It’s hard to predict which songs will become hits. It’s even more difficult to predict which artists currently topping the charts will record the most hits and which will see their fame disappear.
Now, an extensive study of the charts provides some advice on how to avoid being a one-hit wonder. Artists with more variety in their catalog are more likely to have repeat hits, says Justin Berg, a social scientist who researches creativity and innovation at Stanford University’s business school. But there is a dilemma for artists who want to be popular in the long run. Variety isn’t what helps artists get their first hit, Berg reports March 24 in Management Science Quarterly. It is the similarity of a new song with recent hits.
“There’s really no way to thread the needle,” says Berg. “You face a…compensation as a new creator, between a chance of [or] sustained success based on the novelty of your portfolio.”
The new insights could help artists in a variety of fields better understand the public impact of novelty in art — in music, the visual arts, books, and more.
To discover if there is some kind of formula that can help explain who becomes a flash in the pan and who becomes a musical staple, Berg focused on the pop charts, with their rich collection of data. “I thought I’d start with the industry … where the term one-hit wonder was coined,” he says.

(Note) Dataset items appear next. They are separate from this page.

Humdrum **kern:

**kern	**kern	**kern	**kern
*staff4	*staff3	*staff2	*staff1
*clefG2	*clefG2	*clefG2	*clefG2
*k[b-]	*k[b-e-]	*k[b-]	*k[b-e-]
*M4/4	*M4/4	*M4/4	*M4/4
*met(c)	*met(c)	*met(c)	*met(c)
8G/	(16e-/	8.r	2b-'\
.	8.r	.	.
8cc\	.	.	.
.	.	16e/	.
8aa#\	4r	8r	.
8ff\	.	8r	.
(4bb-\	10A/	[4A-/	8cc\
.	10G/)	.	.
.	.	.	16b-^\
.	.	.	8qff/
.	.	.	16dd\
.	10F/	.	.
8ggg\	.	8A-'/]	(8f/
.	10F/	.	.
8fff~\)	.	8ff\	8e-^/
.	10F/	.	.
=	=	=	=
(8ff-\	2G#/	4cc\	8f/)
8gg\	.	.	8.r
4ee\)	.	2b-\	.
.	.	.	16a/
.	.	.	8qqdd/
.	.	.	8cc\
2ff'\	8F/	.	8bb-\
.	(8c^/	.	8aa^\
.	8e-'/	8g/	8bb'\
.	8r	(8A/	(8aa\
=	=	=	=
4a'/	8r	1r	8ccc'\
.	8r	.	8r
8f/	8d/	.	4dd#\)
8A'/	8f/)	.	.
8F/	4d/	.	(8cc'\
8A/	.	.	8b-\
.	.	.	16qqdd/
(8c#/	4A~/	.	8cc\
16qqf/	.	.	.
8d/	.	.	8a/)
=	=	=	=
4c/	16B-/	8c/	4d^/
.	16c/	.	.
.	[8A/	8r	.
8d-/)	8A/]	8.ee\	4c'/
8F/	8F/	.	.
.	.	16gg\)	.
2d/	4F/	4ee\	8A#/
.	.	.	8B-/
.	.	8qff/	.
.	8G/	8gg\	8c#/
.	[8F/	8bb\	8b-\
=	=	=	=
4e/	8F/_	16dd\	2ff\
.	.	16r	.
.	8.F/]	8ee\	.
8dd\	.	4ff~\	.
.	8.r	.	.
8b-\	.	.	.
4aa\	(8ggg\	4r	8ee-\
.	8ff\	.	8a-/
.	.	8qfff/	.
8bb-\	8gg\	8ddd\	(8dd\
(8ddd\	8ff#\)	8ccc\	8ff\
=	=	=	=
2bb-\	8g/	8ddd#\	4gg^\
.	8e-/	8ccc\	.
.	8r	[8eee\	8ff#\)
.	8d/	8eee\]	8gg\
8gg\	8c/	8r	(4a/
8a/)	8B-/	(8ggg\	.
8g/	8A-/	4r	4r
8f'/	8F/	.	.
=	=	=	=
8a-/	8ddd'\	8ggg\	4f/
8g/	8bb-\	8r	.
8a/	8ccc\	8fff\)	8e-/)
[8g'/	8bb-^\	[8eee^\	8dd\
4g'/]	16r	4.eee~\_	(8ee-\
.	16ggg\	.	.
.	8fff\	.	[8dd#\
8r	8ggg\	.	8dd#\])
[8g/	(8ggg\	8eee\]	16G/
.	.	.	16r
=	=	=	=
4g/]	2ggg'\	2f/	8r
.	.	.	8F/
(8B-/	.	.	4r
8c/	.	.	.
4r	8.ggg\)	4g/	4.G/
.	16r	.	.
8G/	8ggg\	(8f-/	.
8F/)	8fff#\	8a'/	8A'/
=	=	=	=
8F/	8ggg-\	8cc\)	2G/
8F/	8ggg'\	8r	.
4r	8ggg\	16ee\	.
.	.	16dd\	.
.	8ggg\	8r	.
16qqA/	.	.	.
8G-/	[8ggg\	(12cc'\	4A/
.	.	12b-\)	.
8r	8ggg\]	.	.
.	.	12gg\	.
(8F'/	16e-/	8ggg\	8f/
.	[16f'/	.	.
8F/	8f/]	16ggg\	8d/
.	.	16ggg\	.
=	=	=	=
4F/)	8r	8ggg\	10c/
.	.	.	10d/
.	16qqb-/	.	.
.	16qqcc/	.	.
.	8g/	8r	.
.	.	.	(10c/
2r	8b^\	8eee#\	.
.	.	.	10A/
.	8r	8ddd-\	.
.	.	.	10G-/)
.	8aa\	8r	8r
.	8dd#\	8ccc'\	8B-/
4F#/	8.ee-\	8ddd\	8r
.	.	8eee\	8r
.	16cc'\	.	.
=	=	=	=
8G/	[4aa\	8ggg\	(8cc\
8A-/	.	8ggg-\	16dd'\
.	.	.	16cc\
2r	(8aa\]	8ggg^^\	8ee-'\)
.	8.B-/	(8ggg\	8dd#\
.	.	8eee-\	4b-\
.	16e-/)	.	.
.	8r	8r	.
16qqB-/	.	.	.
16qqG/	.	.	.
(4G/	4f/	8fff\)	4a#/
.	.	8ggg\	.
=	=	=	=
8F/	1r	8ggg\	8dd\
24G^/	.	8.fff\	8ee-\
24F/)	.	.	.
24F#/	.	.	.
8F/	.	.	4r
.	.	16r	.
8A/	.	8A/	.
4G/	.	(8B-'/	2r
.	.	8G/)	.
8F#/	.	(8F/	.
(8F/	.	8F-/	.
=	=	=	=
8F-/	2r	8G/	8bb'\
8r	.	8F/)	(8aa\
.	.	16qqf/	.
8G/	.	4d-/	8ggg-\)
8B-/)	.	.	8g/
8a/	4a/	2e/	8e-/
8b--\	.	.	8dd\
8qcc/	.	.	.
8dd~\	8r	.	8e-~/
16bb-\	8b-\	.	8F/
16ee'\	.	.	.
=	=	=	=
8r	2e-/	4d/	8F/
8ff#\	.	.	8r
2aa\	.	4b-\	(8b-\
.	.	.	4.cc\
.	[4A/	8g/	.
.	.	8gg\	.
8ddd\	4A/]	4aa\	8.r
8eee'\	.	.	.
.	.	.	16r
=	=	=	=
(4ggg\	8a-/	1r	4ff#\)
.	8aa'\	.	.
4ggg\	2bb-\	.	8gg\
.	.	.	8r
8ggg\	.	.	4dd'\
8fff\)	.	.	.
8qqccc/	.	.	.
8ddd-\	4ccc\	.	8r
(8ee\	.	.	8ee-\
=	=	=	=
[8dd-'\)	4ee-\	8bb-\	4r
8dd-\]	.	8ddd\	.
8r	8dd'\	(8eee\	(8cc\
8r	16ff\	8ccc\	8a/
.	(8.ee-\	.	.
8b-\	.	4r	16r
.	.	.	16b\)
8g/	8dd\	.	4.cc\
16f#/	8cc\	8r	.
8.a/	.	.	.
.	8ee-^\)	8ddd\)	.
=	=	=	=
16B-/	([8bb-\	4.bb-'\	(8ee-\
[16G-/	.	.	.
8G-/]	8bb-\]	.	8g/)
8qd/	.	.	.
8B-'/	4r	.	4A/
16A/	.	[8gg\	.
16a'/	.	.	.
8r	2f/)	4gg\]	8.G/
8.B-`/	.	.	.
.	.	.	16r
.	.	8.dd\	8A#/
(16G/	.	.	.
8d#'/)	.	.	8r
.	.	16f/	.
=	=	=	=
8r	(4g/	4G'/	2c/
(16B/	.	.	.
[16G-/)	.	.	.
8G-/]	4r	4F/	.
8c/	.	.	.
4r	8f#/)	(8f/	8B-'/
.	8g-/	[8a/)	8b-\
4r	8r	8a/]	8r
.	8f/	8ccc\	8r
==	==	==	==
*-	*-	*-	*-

Berg used a database of approximately 3 million songs from 1959 to 2010 released by record labels that had produced at least one hit in the United States during that time. Of those songs, nearly 25,000 made it onto the weekly Billboard Hot 100, which tracks the most popular songs based on sales data, radio play and now online streaming. That provided Berg with a list of nearly 4,900 artists who had one or more songs listed, her criteria for defining a hit.
Berg then turned to a Spotify system that rates songs on 11 variables, including danceability, energy, and key. This system provided metrics on most hits and misses from the 1959-2010 time window. Berg then noted how closely related the hit songs were to the previous calendar year’s hits. She also compiled portfolios of the most artists who had at least one song on the Hot 100, so she could quantify the variety and newness of the songs they had released at the time of their first hit. These portfolios also allowed him to compare one-hit wonders with mega-hit makers and those who never made it.
Hits are rare, the data shows. Of the 69,000 artists in the original database, 93 percent never had a hit, 3 percent had one, and 1 percent had two hits. The success rate for additional hits goes down from there.
Berg found that music artists with what he called low-novel portfolios that closely resembled other existing music were about twice as likely to have initial success. But those who created a more innovative and varied catalog before rising to fame were more likely to spawn a string of hits.
“It’s a music nerd’s dream to read something like this,” says Storm Gloor, a music industry researcher at the University of Colorado Denver. He says that he puts some weight behind much of the intuition that artists and record executives have developed over the years.
Since the data ends in 2010, the research may not fully capture the current state of popular music. Musicians are changing the way they write songs to make them more engaging on Spotify or TikTok, says Noah Askin, a computational social scientist at INSEAD in Fontainebleau, France. “A lot of it now is: How memorable is a given song? How much can you get as a soundtrack for a short video clip?
Berg doesn’t want his research to diminish the achievements of one-hit wonders like Los Del Rio, who recorded the 1990s hit “Macarena.” “A lot of them were pretty famous and successful at the time,” he says. “You go out and try to make a catchy song. It is not an easy challenge.”